• FRAGMENTO SELECCIONADO:

Elena Méndez/Riodoce
Javier Valdez
Cárdenas (Culiacán, 1967) se ha caracterizado por humanizar a las víctimas del
narcotráfico. Esas que de manera tan insensible llamó el mandatario mexicano
“daños colaterales”, de la absurda guerra que emprendió para legitimarse a los
ojos del pueblo.
El periodista
sinaloense, corresponsal del diario La Jornada y reportero fundador del
semanario Ríodoce, fue reconocido en 2011 con el Premio a la Libertad de Prensa
que otorga el Comité para la Protección de Periodistas con sede en Nueva York.
En Levantones.
Historias reales de desaparecidos y víctimas del narco (Aguilar, 2012), el
autor compila 33 crónicas estremecedoras donde se registra la desventura de
dichos personajes: el que siembra la mota, el que la vende, el que la consume.
El de la madre buscando al hijo del que ya nada sabe. El de la buchona que ha
conocido el vértigo junto a su amante sicario. El del muchachito confundido con
el maleante que debe morir.

• TAREA POR HACER:
Reproduce palabra por palabra la parte del texto sobre Javier Valdez Cárdenas que abre con las palabras "Elena Méndez/Riodoce" y cierra con "en Nueva York.". Las líneas que vienen a continuación son material aparte, independiente del fragmento.

• MATERIAL PROPORCIONADO:
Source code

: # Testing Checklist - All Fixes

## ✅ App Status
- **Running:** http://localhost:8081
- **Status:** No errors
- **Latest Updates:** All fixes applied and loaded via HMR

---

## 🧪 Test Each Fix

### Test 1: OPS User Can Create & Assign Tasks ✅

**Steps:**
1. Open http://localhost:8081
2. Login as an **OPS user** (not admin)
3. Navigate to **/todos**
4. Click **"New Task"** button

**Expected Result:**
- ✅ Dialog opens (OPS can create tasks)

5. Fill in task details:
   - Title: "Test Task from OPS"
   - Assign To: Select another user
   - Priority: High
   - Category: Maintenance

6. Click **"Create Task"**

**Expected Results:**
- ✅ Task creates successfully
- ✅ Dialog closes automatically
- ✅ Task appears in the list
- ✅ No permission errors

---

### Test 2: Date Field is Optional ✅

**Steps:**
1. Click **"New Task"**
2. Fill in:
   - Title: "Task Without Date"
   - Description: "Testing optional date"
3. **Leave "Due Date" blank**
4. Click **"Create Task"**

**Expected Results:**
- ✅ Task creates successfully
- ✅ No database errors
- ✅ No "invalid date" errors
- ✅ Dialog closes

• RESULTADO OBTENIDO:
Elena Méndez/Riodoce
Javier Valdez
Cárdenas (Culiacán, 1967) se ha caracterizado por humanizar a las víctimas del
narcotráfico. Esas que de manera tan insensible llamó el mandatario mexicano
“daños colaterales”, de la absurda guerra que emprendió para legitimarse a los
ojos del pueblo.
El periodista
sinaloense, corresponsal del diario La Jornada y reportero fundador del
semanario Ríodoce, fue reconocido en 2011 con el Premio a la Libertad de Prensa
que otorga el Comité para la Protección de Periodistas con sede en Nueva York.